§ **DATA SHOWN**:
◇ ◇ ◇ ◇ ◇ ◇ ◇

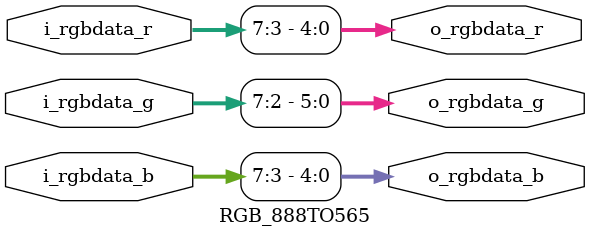
<source format=v>
module RGB_888TO565(
    input        [7:0]       i_rgbdata_r,
    input        [7:0]       i_rgbdata_g,
    input        [7:0]       i_rgbdata_b,
    output       [4:0]       o_rgbdata_r,
    output       [5:0]       o_rgbdata_g,
    output       [4:0]       o_rgbdata_b
);
    assign      o_rgbdata_r = {i_rgbdata_r[7:3]};
    assign      o_rgbdata_g = {i_rgbdata_g[7:2]};
    assign      o_rgbdata_b = {i_rgbdata_b[7:3]};

endmodule
</source>
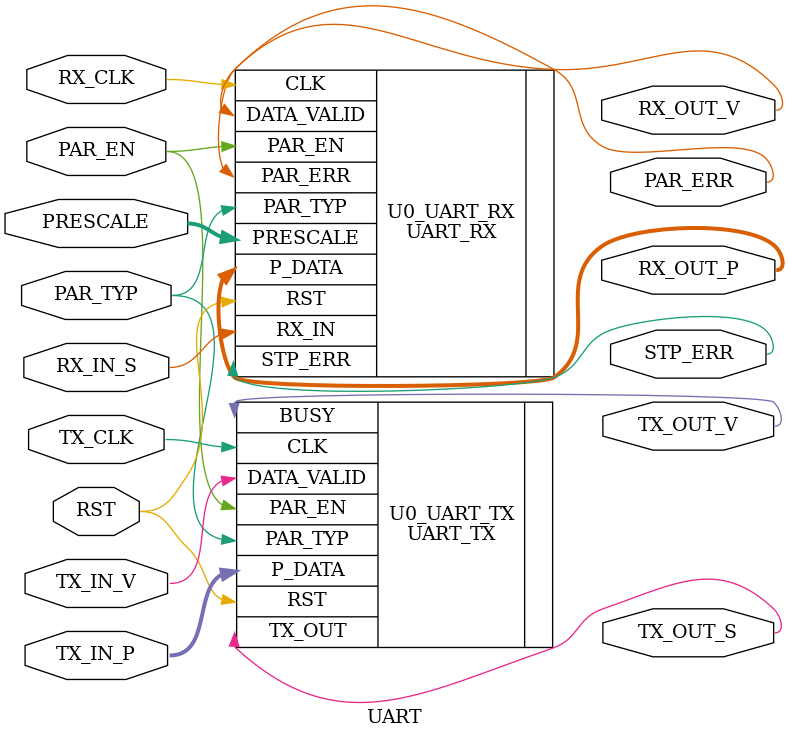
<source format=v>

module UART # (
    parameter DATA_WIDTH = 8
)(
    input   wire                          RST,
    input   wire                          TX_CLK,
    input   wire                          RX_CLK,
    input   wire                          RX_IN_S,
    input   wire   [DATA_WIDTH - 1 : 0]   TX_IN_P, 
    input   wire                          TX_IN_V, 
    input   wire   [5 : 0]                PRESCALE, 
    input   wire                          PAR_EN,
    input   wire                          PAR_TYP,
    output  wire   [DATA_WIDTH - 1 : 0]   RX_OUT_P, 
    output  wire                          RX_OUT_V,
    output  wire                          TX_OUT_S,
    output  wire                          TX_OUT_V,  
    output  wire                          PAR_ERR,
    output  wire                          STP_ERR
);


UART_TX U0_UART_TX (
.CLK(TX_CLK),
.RST(RST),
.P_DATA(TX_IN_P),
.DATA_VALID(TX_IN_V),
.PAR_EN(PAR_EN),
.PAR_TYP(PAR_TYP), 
.TX_OUT(TX_OUT_S),
.BUSY(TX_OUT_V)
);

  /*
UART_TX U0_UART_TX (
.CLK(TX_CLK),
.RST(RST),
.P_DATA(TX_IN_P),
.Data_Valid(TX_IN_V),
.parity_enable(PAR_EN),
.parity_type(PAR_TYP), 
.TX_OUT(TX_OUT_S),
.busy(TX_OUT_V)
);
 */
UART_RX U0_UART_RX (
.CLK(RX_CLK),
.RST(RST),
.RX_IN(RX_IN_S),
.PRESCALE(PRESCALE),
.PAR_EN(PAR_EN),
.PAR_TYP(PAR_TYP),
.P_DATA(RX_OUT_P), 
.DATA_VALID(RX_OUT_V),
.PAR_ERR(PAR_ERR),
.STP_ERR(STP_ERR)
);
 



endmodule
 

</source>
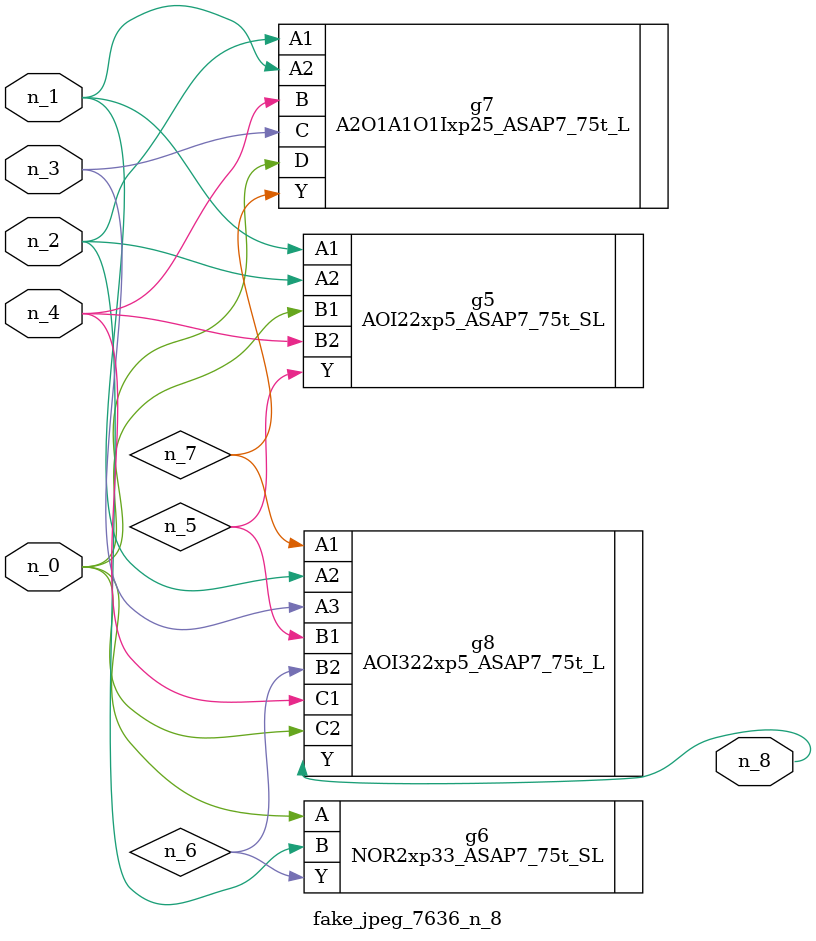
<source format=v>
module fake_jpeg_7636_n_8 (n_3, n_2, n_1, n_0, n_4, n_8);

input n_3;
input n_2;
input n_1;
input n_0;
input n_4;

output n_8;

wire n_6;
wire n_5;
wire n_7;

AOI22xp5_ASAP7_75t_SL g5 ( 
.A1(n_1),
.A2(n_2),
.B1(n_0),
.B2(n_4),
.Y(n_5)
);

NOR2xp33_ASAP7_75t_SL g6 ( 
.A(n_0),
.B(n_2),
.Y(n_6)
);

A2O1A1O1Ixp25_ASAP7_75t_L g7 ( 
.A1(n_2),
.A2(n_1),
.B(n_4),
.C(n_3),
.D(n_0),
.Y(n_7)
);

AOI322xp5_ASAP7_75t_L g8 ( 
.A1(n_7),
.A2(n_1),
.A3(n_3),
.B1(n_5),
.B2(n_6),
.C1(n_4),
.C2(n_0),
.Y(n_8)
);


endmodule
</source>
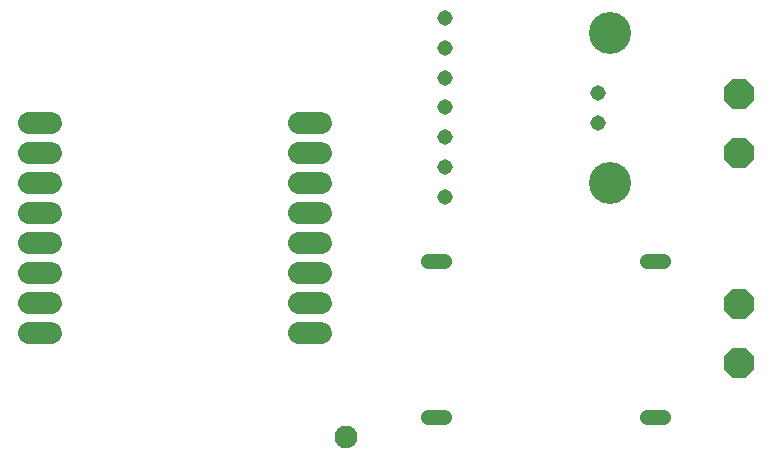
<source format=gtl>
G75*
%MOIN*%
%OFA0B0*%
%FSLAX25Y25*%
%IPPOS*%
%LPD*%
%AMOC8*
5,1,8,0,0,1.08239X$1,22.5*
%
%ADD10OC8,0.10000*%
%ADD11C,0.05150*%
%ADD12C,0.05150*%
%ADD13C,0.14000*%
%ADD14C,0.07200*%
%ADD15C,0.07600*%
D10*
X0533031Y0236157D03*
X0533031Y0255843D03*
X0533031Y0306157D03*
X0533031Y0325843D03*
D11*
X0507575Y0270000D02*
X0502425Y0270000D01*
X0434575Y0270000D02*
X0429425Y0270000D01*
X0429425Y0218000D02*
X0434575Y0218000D01*
X0502425Y0218000D02*
X0507575Y0218000D01*
D12*
X0435000Y0291354D03*
X0435000Y0301354D03*
X0435000Y0311354D03*
X0435000Y0321354D03*
X0435000Y0331000D03*
X0435000Y0341000D03*
X0435000Y0351000D03*
X0486000Y0326000D03*
X0486000Y0316000D03*
D13*
X0490000Y0296000D03*
X0490000Y0346000D03*
D14*
X0393600Y0316000D02*
X0386400Y0316000D01*
X0386400Y0306000D02*
X0393600Y0306000D01*
X0393600Y0296000D02*
X0386400Y0296000D01*
X0386400Y0286000D02*
X0393600Y0286000D01*
X0393600Y0276000D02*
X0386400Y0276000D01*
X0386400Y0266000D02*
X0393600Y0266000D01*
X0393600Y0256000D02*
X0386400Y0256000D01*
X0386400Y0246000D02*
X0393600Y0246000D01*
X0303600Y0246000D02*
X0296400Y0246000D01*
X0296400Y0256000D02*
X0303600Y0256000D01*
X0303600Y0266000D02*
X0296400Y0266000D01*
X0296400Y0276000D02*
X0303600Y0276000D01*
X0303600Y0286000D02*
X0296400Y0286000D01*
X0296400Y0296000D02*
X0303600Y0296000D01*
X0303600Y0306000D02*
X0296400Y0306000D01*
X0296400Y0316000D02*
X0303600Y0316000D01*
D15*
X0402000Y0211500D03*
M02*

</source>
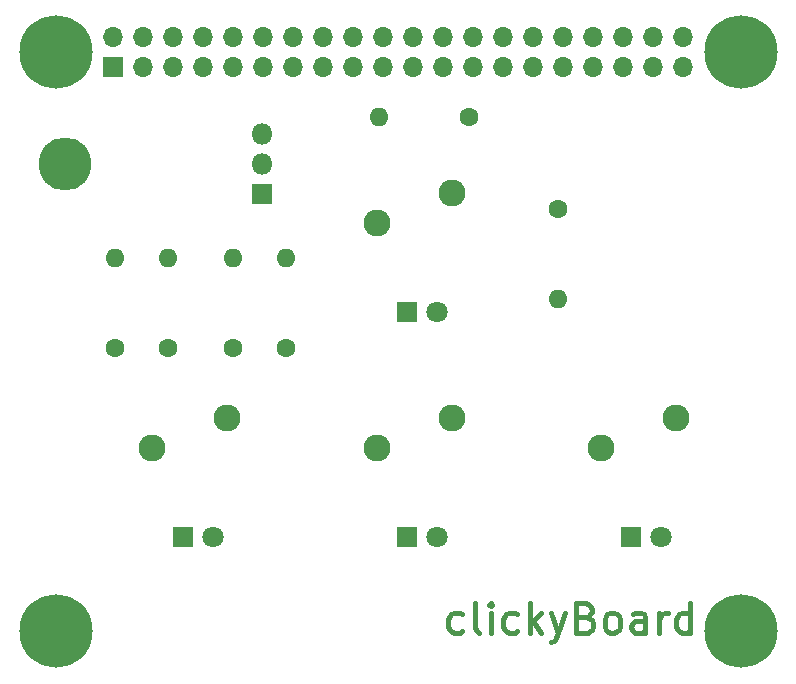
<source format=gts>
G04 #@! TF.FileFunction,Soldermask,Top*
%FSLAX46Y46*%
G04 Gerber Fmt 4.6, Leading zero omitted, Abs format (unit mm)*
G04 Created by KiCad (PCBNEW 4.0.6) date 07/22/17 01:00:57*
%MOMM*%
%LPD*%
G01*
G04 APERTURE LIST*
%ADD10C,0.100000*%
%ADD11C,0.400000*%
%ADD12C,2.750000*%
%ADD13C,6.200000*%
%ADD14O,4.500000X4.500000*%
%ADD15R,1.800000X1.800000*%
%ADD16O,1.800000X1.800000*%
%ADD17C,1.800000*%
%ADD18R,1.700000X1.700000*%
%ADD19O,1.700000X1.700000*%
%ADD20C,2.286000*%
%ADD21C,1.600000*%
%ADD22O,1.600000X1.600000*%
G04 APERTURE END LIST*
D10*
D11*
X81952381Y-126011905D02*
X81714285Y-126130952D01*
X81238095Y-126130952D01*
X81000000Y-126011905D01*
X80880952Y-125892857D01*
X80761904Y-125654762D01*
X80761904Y-124940476D01*
X80880952Y-124702381D01*
X81000000Y-124583333D01*
X81238095Y-124464286D01*
X81714285Y-124464286D01*
X81952381Y-124583333D01*
X83380952Y-126130952D02*
X83142857Y-126011905D01*
X83023809Y-125773810D01*
X83023809Y-123630952D01*
X84333333Y-126130952D02*
X84333333Y-124464286D01*
X84333333Y-123630952D02*
X84214285Y-123750000D01*
X84333333Y-123869048D01*
X84452381Y-123750000D01*
X84333333Y-123630952D01*
X84333333Y-123869048D01*
X86595238Y-126011905D02*
X86357142Y-126130952D01*
X85880952Y-126130952D01*
X85642857Y-126011905D01*
X85523809Y-125892857D01*
X85404761Y-125654762D01*
X85404761Y-124940476D01*
X85523809Y-124702381D01*
X85642857Y-124583333D01*
X85880952Y-124464286D01*
X86357142Y-124464286D01*
X86595238Y-124583333D01*
X87666666Y-126130952D02*
X87666666Y-123630952D01*
X87904761Y-125178571D02*
X88619047Y-126130952D01*
X88619047Y-124464286D02*
X87666666Y-125416667D01*
X89452381Y-124464286D02*
X90047619Y-126130952D01*
X90642857Y-124464286D02*
X90047619Y-126130952D01*
X89809524Y-126726190D01*
X89690476Y-126845238D01*
X89452381Y-126964286D01*
X92428571Y-124821429D02*
X92785714Y-124940476D01*
X92904762Y-125059524D01*
X93023810Y-125297619D01*
X93023810Y-125654762D01*
X92904762Y-125892857D01*
X92785714Y-126011905D01*
X92547619Y-126130952D01*
X91595238Y-126130952D01*
X91595238Y-123630952D01*
X92428571Y-123630952D01*
X92666667Y-123750000D01*
X92785714Y-123869048D01*
X92904762Y-124107143D01*
X92904762Y-124345238D01*
X92785714Y-124583333D01*
X92666667Y-124702381D01*
X92428571Y-124821429D01*
X91595238Y-124821429D01*
X94452381Y-126130952D02*
X94214286Y-126011905D01*
X94095238Y-125892857D01*
X93976190Y-125654762D01*
X93976190Y-124940476D01*
X94095238Y-124702381D01*
X94214286Y-124583333D01*
X94452381Y-124464286D01*
X94809524Y-124464286D01*
X95047619Y-124583333D01*
X95166667Y-124702381D01*
X95285714Y-124940476D01*
X95285714Y-125654762D01*
X95166667Y-125892857D01*
X95047619Y-126011905D01*
X94809524Y-126130952D01*
X94452381Y-126130952D01*
X97428572Y-126130952D02*
X97428572Y-124821429D01*
X97309524Y-124583333D01*
X97071429Y-124464286D01*
X96595238Y-124464286D01*
X96357143Y-124583333D01*
X97428572Y-126011905D02*
X97190476Y-126130952D01*
X96595238Y-126130952D01*
X96357143Y-126011905D01*
X96238095Y-125773810D01*
X96238095Y-125535714D01*
X96357143Y-125297619D01*
X96595238Y-125178571D01*
X97190476Y-125178571D01*
X97428572Y-125059524D01*
X98619048Y-126130952D02*
X98619048Y-124464286D01*
X98619048Y-124940476D02*
X98738096Y-124702381D01*
X98857143Y-124583333D01*
X99095239Y-124464286D01*
X99333334Y-124464286D01*
X101238096Y-126130952D02*
X101238096Y-123630952D01*
X101238096Y-126011905D02*
X101000000Y-126130952D01*
X100523810Y-126130952D01*
X100285715Y-126011905D01*
X100166667Y-125892857D01*
X100047619Y-125654762D01*
X100047619Y-124940476D01*
X100166667Y-124702381D01*
X100285715Y-124583333D01*
X100523810Y-124464286D01*
X101000000Y-124464286D01*
X101238096Y-124583333D01*
D12*
X105500000Y-126000000D03*
X47500000Y-126000000D03*
X47500000Y-77000000D03*
D13*
X105500000Y-77000000D03*
D14*
X48340000Y-86460000D03*
D15*
X65000000Y-89000000D03*
D16*
X65000000Y-86460000D03*
X65000000Y-83920000D03*
D13*
X47500000Y-126000000D03*
X105500000Y-126000000D03*
D12*
X105500000Y-77000000D03*
D15*
X77250000Y-99000000D03*
D17*
X79790000Y-99000000D03*
D15*
X58250000Y-118000000D03*
D17*
X60790000Y-118000000D03*
D15*
X77250000Y-118000000D03*
D17*
X79790000Y-118000000D03*
D15*
X96250000Y-118000000D03*
D17*
X98790000Y-118000000D03*
D18*
X52370000Y-78270000D03*
D19*
X52370000Y-75730000D03*
X54910000Y-78270000D03*
X54910000Y-75730000D03*
X57450000Y-78270000D03*
X57450000Y-75730000D03*
X59990000Y-78270000D03*
X59990000Y-75730000D03*
X62530000Y-78270000D03*
X62530000Y-75730000D03*
X65070000Y-78270000D03*
X65070000Y-75730000D03*
X67610000Y-78270000D03*
X67610000Y-75730000D03*
X70150000Y-78270000D03*
X70150000Y-75730000D03*
X72690000Y-78270000D03*
X72690000Y-75730000D03*
X75230000Y-78270000D03*
X75230000Y-75730000D03*
X77770000Y-78270000D03*
X77770000Y-75730000D03*
X80310000Y-78270000D03*
X80310000Y-75730000D03*
X82850000Y-78270000D03*
X82850000Y-75730000D03*
X85390000Y-78270000D03*
X85390000Y-75730000D03*
X87930000Y-78270000D03*
X87930000Y-75730000D03*
X90470000Y-78270000D03*
X90470000Y-75730000D03*
X93010000Y-78270000D03*
X93010000Y-75730000D03*
X95550000Y-78270000D03*
X95550000Y-75730000D03*
X98090000Y-78270000D03*
X98090000Y-75730000D03*
X100630000Y-78270000D03*
X100630000Y-75730000D03*
D20*
X81040000Y-88920000D03*
X74690000Y-91460000D03*
X62040000Y-107920000D03*
X55690000Y-110460000D03*
X81040000Y-107920000D03*
X74690000Y-110460000D03*
X100040000Y-107920000D03*
X93690000Y-110460000D03*
D13*
X47500000Y-77000000D03*
D21*
X90000000Y-90250000D03*
D22*
X90000000Y-97870000D03*
D21*
X82500000Y-82500000D03*
D22*
X74880000Y-82500000D03*
D21*
X62500000Y-102000000D03*
D22*
X62500000Y-94380000D03*
D21*
X67000000Y-102000000D03*
D22*
X67000000Y-94380000D03*
D21*
X52500000Y-102000000D03*
D22*
X52500000Y-94380000D03*
D21*
X57000000Y-102000000D03*
D22*
X57000000Y-94380000D03*
M02*

</source>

◇ ◇ ◇ ◇ ◇ ◇ ◇

§ **WHAT THIS TASK INVOLVES**: Scan the listing above for the word "output" and copy every line that holds it.

§ **YOUR SOLUTION**:
    output       [4:0]       o_rgbdata_r,
    output       [5:0]       o_rgbdata_g,
    output       [4:0]       o_rgbdata_b
    output  wire   [DATA_WIDTH - 1 : 0]   RX_OUT_P, 
    output  wire                          RX_OUT_V,
    output  wire                          TX_OUT_S,
    output  wire                          TX_OUT_V,  
    output  wire                          PAR_ERR,
    output  wire                          STP_ERR
output n_8;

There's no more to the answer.